Underwhelmed ? I thought so. Let’s walk through this together…

We’re all familiar with the standard OPTION keyword that’s available across all supported SQL Server versions (on-prem and cloud) that lets you supply a query hint to the database engine (this example yoinked straight off the internet):

USE AdventureWorks2012;
GO
SELECT ProductID, OrderQty, SUM(LineTotal) AS Total
FROM Sales.SalesOrderDetail
WHERE UnitPrice < $5.00
GROUP BY ProductID, OrderQty
ORDER BY ProductID, OrderQty
OPTION (HASH GROUP, FAST 10);
GO

So far so yawn, but for Azure Synapse and PDW, there’s an additional :

SELECT * FROM sys.tables
OPTION (LABEL = 'My Query Label');

Also a bit yawn. But here’s where it gets interesting. You see, adding a label to a query adds that label to a DMV, so you can:

SELECT * FROM sys.dm_pdw_exec_requests r
WHERE r.[label] = 'My Query Label';

Note, this is sys.dm_pdw_exec_requests. It’s not in the normal sys.dm_exec_requests that we all know and love. Here’s hoping they add it to lower versions of SQL Server soon 🙂

This means that (if there’s a will and a coding standard to adhere to) it is possible to label executions and identify them right in the database engine.

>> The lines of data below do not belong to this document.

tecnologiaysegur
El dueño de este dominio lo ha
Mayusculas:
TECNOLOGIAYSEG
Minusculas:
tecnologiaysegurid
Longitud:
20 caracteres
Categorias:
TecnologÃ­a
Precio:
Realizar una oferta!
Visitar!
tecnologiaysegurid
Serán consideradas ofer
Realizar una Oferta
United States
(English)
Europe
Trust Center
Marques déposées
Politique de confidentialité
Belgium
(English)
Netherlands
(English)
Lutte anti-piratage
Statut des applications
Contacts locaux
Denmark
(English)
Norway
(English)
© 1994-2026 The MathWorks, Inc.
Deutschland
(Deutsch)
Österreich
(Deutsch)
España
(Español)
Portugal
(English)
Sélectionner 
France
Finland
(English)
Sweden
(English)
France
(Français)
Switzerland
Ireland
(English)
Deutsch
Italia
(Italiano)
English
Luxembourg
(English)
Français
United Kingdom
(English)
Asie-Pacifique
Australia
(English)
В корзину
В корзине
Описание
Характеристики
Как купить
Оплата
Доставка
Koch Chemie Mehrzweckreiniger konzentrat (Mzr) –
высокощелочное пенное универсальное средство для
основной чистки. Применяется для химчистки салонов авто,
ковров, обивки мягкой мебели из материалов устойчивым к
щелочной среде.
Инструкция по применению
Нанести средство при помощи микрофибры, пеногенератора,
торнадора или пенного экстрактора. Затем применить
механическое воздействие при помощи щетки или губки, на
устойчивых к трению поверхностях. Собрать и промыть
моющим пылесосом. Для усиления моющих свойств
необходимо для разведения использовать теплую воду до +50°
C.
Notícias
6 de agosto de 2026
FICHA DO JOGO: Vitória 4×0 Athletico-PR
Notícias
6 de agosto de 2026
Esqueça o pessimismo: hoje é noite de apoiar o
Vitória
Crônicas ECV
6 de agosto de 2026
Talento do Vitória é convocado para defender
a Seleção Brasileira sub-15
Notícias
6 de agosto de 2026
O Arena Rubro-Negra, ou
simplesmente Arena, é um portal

For example, you might want to identify each step of an ELT process that’s done in the database so you can identify performance of each step ? Simples – OPTION (LABEL = 'FunkyELT'); or even OPTION (LABEL = 'FunkyELTStep1'); (followed by a separate lable for each step / statement).

Maybe you want to track who’s doing what ? Again, OPTION (LABEL = 'DaveDidThis');

Or maybe refer back to the Jira tickets that brought the statement into being (or tuned it when it turned out to have a sub-optimal construct). Duh – OPTION (LABEL = 'JiraTicketRef');

Tracing them back is now as easy as:

SELECT * FROM sys.dm_pdw_exec_requests r
WHERE r.[label] = 'YourLabelHere';

OK, OK, so it’s not a silver bullet, killer app, or anything – but as someone who’s always interested in what’s going on under the hood, a small tweak that helps you group stuff or uniquely identify a specific workload is *very* welcome !

Back soon…